Sure, the White House is trying to prove intent. Their primary argument is that a plain-text reading of the law suggests that federal and state exchanges are understood as perfectly equivalent. When Section 1321 of the Affordable Care Act directs the HHS secretary to establish "such Exchange" if a state doesn't create their own, "such Exchange" is understood to be "an Exchange established by the State under 1311".
But they have a fallback argument, too: If you don't agree with them on the plain-text reading, you should at least believe that the text at issue is ambiguous when read within the context of the entire statute. Under a legal doctrine called Chevron deference, ambiguous statutory language is punted to the agency implementing the law. It's a legal tie, but the tie goes to the government.
What is "Chevron deference" :
""Chevron U.S.A., Inc. v.

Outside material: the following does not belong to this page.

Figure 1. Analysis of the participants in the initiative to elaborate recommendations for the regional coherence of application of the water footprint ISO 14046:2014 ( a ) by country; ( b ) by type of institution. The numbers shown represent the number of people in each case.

Natural Resources Defense Council, Inc.,467 U.S. 837 (1984), was a case in which the United States Supreme Court set forth the legal test for determining whether to grant deference to a government agency's interpretation of a statute which it administers. Chevron is the Court's clearest articulation of the doctrine of "administrative deference," to the point that the Court itself has used the phrase "Chevron deference" in more recent cases.
Under the Supreme Court's ruling in Marbury v. Madison, 5 U.S. (1 Cranch) 137 (1803), United States federal courts have the authority to judicially review the statutes enacted by Congress, and declare a statute invalid if it violates theConstitution. But the Constitution sets no express limits on how much federal authority can be delegated to a government agency. Rather, limits on the authority granted to a federal agency occur within the statutes enacted by Congress
The Court, in an opinion by Justice John Paul Stevens, upheld the EPA's interpretation. A two-part analysis was born from the Chevron decision (called the "Chevron two-step test"), where a reviewing court determines:
(1) "First, always, is the question whether Congress has directly spoken to the precise question at issue. If the intent of Congress is clear, that is the end of the matter; for the court as well as the agency must give effect to the unambiguously expressed intent of Congress."

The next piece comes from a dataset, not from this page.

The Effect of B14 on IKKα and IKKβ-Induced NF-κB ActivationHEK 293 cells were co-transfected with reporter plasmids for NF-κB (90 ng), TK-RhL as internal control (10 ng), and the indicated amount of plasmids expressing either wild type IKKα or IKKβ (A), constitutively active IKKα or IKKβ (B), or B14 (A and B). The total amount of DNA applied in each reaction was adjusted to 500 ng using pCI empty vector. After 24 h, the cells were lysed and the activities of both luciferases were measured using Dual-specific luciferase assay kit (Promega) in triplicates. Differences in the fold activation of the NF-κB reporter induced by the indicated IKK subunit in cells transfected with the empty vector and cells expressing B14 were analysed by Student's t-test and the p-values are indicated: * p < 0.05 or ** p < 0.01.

"If the Court determines Congress has not directly addressed the precise question at issue, the court does not simply impose its own construction of the statute . . . Rather,
(2) [I]f the statute is silent or ambiguous with respect to the specific question, the issue for the court is whether the agency's answer is based on a permissible construction of the statute." Chevron U.S.A. v. NRDC, 467 U.S. 837, 842–843 (1984).""
In the case under consideration, rule 1. Applies. Not taken in context, the law is clear. Context may not be considered. The defenders of ObamaCare would have us believe that if the precise combination states not setting up an exchange and the federal government having set up an exchange, the law is ambiguous. If this is so, all law is ambiguous. You can't include all hypotheticals, thus leaving all control to the bureaucrats.
Consider also that this is new and untested
Also, Article 1, section 1: All legislative Powers herein granted shall be vested in a Congress of the United States, which shall consist of a Senate and House of Representatives.
The constitution trumps convention. Being wrong in 1984, does not bind us to be forever wrong.
Legislation which delegates lawmaking to the executive, is unconstitutional, whether the supreme court holds that or not.